The crypto market lost another 1.44% of its capitalisation in 24 hours to $2.13 trillion. The pressure is due to the ongoing wave of dollar gains and declines in risk assets due to the medium-term impact of the Middle East conflict and short-term profit-taking ahead of the US jobs report. The Sentiment Index returned to fear territory, falling to 37, a two-week low.

Bitcoin found support on the decline towards the 50-day moving average and the $60,000 area. Over the next two days, swings within the $60-63.6K area could be misleading market noise as the market awaits new information.

XRP, which has lost around 20% in four days, is failing to find support. Despite the news of the ETF application, the coin fell from the upper boundary of the sideways range to the lower boundary. On Wednesday, it broke the 50—and 200-day moving averages in one fell swoop, pulling back below $0.53. A breakout of the range with a confirmation below $0.50 could trigger a drop to $0.40.

News background

According to CryptoQuant, the growth of stablecoin capitalisation in August-September may prolong the upward trend of cryptocurrencies.
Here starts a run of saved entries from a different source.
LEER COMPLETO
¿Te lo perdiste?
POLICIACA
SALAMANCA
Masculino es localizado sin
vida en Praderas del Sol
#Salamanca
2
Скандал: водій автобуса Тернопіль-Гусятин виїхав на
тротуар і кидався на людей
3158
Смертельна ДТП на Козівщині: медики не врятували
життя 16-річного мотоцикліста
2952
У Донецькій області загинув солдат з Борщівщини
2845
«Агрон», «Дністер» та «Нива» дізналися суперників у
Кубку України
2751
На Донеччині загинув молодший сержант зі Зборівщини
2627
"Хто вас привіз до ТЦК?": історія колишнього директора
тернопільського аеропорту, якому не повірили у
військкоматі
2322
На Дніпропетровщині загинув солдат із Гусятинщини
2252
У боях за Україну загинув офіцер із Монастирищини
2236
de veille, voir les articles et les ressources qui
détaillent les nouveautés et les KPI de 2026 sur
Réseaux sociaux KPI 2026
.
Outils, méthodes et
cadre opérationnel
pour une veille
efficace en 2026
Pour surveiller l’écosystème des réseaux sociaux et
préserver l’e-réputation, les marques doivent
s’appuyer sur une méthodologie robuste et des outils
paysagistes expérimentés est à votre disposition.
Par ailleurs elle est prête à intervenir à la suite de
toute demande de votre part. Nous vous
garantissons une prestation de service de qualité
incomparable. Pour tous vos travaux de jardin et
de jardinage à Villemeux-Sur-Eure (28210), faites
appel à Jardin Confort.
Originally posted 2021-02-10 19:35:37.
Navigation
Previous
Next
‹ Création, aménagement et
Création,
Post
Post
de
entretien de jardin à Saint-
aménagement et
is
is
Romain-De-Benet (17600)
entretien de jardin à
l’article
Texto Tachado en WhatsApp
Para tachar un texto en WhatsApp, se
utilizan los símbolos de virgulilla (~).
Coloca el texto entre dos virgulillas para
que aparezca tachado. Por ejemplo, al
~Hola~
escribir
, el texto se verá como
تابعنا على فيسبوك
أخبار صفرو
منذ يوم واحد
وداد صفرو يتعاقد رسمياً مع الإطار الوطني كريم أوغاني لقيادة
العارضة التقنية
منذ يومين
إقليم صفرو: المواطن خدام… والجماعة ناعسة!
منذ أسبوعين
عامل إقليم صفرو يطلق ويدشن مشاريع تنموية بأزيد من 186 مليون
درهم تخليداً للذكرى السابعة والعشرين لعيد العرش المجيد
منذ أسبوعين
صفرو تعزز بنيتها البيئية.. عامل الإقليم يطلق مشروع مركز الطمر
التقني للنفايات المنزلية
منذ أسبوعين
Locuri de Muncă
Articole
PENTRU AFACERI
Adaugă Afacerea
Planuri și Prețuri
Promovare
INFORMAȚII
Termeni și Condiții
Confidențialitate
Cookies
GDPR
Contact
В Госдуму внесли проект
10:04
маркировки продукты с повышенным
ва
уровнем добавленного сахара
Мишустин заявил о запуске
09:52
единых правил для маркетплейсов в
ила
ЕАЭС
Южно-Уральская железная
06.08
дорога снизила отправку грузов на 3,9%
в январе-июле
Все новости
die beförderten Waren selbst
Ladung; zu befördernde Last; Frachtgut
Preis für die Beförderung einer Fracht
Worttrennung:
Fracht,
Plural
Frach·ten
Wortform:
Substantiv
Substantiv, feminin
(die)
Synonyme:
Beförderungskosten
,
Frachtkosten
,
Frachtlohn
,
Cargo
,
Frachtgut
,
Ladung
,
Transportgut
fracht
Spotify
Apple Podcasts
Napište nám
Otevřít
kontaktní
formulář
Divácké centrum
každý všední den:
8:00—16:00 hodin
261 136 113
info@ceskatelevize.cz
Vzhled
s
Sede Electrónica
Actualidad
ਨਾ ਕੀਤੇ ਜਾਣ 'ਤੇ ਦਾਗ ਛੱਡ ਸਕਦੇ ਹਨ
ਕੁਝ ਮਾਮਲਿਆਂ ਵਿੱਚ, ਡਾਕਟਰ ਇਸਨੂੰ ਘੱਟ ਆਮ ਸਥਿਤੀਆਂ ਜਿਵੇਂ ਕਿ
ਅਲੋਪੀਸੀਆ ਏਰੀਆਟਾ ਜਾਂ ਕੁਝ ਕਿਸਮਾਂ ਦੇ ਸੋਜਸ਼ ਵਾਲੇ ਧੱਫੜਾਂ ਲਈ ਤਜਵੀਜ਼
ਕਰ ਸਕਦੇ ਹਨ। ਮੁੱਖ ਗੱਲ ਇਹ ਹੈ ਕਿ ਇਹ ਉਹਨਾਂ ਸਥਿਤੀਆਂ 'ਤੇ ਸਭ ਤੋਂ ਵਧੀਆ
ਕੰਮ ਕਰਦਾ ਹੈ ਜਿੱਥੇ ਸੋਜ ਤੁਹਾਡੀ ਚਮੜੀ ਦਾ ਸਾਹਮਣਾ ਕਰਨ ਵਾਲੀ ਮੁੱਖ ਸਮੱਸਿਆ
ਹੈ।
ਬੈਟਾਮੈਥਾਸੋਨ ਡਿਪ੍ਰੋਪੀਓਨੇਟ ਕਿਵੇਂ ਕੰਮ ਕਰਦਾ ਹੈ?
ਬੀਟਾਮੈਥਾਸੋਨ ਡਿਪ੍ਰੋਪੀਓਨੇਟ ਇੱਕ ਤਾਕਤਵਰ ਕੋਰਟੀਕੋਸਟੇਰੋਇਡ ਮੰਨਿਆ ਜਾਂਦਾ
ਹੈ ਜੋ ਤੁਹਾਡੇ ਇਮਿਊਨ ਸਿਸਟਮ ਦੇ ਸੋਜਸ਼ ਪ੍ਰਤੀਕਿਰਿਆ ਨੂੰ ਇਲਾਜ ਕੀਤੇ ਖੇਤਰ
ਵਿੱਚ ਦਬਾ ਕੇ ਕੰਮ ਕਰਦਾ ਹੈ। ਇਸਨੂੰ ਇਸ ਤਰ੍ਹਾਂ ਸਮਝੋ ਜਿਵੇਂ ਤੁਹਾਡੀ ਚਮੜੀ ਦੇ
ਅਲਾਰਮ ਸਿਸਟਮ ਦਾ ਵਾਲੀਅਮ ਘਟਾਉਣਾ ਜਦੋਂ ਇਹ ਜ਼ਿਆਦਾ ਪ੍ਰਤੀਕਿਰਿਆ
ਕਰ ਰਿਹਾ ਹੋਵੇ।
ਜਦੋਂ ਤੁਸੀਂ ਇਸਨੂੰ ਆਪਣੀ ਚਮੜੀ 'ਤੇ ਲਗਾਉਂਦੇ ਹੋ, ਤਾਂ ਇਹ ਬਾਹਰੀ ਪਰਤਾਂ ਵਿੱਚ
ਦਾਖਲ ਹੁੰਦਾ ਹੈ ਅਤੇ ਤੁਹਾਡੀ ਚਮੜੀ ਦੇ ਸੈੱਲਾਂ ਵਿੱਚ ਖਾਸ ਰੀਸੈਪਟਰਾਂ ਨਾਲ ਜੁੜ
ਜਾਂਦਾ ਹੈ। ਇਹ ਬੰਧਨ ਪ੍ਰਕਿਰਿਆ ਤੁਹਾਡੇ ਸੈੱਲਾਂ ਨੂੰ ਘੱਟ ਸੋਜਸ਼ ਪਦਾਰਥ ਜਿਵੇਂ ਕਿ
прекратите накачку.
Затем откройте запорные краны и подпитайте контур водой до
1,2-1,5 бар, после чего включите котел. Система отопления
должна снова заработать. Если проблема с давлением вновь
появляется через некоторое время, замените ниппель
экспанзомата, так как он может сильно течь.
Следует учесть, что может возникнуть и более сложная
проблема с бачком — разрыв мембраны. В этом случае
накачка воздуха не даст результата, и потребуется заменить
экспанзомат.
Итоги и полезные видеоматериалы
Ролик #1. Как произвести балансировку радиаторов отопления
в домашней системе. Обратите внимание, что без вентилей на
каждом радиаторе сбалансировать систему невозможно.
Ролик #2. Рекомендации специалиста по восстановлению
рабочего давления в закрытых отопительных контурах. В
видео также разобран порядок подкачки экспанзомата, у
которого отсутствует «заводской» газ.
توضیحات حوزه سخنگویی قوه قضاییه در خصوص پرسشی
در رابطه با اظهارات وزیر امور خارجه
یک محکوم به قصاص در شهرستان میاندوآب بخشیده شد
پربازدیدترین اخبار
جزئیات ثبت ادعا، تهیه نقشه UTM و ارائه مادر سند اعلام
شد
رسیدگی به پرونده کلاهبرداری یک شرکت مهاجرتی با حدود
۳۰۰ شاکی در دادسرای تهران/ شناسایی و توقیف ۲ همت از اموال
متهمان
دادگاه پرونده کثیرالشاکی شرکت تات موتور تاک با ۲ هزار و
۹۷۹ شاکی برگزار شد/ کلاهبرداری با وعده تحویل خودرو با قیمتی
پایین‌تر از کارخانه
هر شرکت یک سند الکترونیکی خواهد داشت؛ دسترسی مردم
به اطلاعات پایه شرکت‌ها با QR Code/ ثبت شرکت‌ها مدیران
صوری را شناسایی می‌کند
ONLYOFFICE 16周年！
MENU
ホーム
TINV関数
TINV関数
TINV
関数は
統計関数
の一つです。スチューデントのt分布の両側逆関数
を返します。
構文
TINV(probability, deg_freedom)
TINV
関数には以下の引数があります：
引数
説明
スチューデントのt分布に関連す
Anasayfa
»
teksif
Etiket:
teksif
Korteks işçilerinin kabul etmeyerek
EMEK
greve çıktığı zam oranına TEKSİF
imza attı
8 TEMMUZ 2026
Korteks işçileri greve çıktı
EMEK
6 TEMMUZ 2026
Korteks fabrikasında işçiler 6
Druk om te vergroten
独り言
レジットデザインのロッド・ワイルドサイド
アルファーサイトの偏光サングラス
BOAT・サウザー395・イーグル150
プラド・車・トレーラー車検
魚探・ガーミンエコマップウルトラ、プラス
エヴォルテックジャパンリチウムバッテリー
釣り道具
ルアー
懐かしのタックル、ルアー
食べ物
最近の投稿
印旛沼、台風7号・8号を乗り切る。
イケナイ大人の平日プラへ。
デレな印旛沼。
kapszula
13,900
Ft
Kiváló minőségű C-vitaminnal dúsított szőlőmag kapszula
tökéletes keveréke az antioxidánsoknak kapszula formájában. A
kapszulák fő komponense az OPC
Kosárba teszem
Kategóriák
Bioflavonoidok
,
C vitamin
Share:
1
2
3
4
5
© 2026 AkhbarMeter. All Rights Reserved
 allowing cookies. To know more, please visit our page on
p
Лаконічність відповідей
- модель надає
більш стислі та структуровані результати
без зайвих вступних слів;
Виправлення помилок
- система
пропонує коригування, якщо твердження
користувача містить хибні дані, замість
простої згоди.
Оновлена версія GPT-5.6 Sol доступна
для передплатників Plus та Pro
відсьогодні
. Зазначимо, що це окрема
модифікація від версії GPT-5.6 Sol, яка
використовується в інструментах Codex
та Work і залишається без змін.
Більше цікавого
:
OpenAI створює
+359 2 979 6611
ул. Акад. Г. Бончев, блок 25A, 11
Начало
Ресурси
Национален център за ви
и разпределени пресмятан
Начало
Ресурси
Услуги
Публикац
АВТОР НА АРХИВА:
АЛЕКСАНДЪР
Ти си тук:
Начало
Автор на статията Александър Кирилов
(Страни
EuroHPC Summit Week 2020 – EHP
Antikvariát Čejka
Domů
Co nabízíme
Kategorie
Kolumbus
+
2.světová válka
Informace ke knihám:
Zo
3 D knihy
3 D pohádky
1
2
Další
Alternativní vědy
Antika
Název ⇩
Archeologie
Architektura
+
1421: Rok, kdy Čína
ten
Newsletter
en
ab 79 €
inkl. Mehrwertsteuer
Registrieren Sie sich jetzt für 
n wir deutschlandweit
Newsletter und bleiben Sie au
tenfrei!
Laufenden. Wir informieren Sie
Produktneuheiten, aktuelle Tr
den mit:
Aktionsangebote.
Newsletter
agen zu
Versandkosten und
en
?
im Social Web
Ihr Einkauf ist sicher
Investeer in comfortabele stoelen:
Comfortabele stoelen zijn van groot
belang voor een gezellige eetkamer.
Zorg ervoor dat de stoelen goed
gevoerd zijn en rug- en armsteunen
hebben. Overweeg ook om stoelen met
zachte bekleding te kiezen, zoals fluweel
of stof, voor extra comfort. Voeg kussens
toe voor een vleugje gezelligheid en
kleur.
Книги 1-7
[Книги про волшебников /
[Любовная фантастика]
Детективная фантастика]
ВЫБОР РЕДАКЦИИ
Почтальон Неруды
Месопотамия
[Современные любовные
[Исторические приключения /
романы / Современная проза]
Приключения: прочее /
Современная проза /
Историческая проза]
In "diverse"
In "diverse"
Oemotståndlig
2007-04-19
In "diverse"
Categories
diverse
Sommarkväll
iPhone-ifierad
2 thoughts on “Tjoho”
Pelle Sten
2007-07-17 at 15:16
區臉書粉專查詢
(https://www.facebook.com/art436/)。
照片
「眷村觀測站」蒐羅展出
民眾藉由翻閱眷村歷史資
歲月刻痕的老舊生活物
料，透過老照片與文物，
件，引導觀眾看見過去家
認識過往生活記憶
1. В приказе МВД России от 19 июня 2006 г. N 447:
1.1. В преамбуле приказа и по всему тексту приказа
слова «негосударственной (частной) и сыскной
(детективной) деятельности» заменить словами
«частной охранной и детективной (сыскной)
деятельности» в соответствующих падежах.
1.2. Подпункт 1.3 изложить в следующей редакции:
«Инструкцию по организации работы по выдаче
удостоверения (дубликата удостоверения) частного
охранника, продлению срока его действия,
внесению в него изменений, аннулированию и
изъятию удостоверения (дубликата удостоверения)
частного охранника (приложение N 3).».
In two months, the figure rose by $8.73 billion to $172.75 billion, with the USDT balance on CEX reaching a record $22.5 billion.

A BTC rally is inevitable if its post-halving pattern remains relevant, reports Canaccord. According to historical patterns, bull rallies have occurred 6-12 months after the halving, with ATH forming another 2-6 months later.

According to The Block, bitcoin miners' revenues fell to $815.7 million in September, the lowest since the beginning of the year. JPMorgan calculates that miners' gross profit per mined block was down 6% from August. 

Bitwise, a digital asset manager, filed to launch a spot exchange-traded fund based on XRP. The news did not lead to a significant reaction in XRP. The Ethereum example shows that launching an ETF does not guarantee exceptional growth.

Dogecoin was conceived as a joke, but 11 years later, the token has become popular with merchants to pay for purchases, according to Bloomberg. The average fee on the network is <$0.01, around 79 times cheaper than the bitcoin blockchain. Transactions are processed in less than a minute.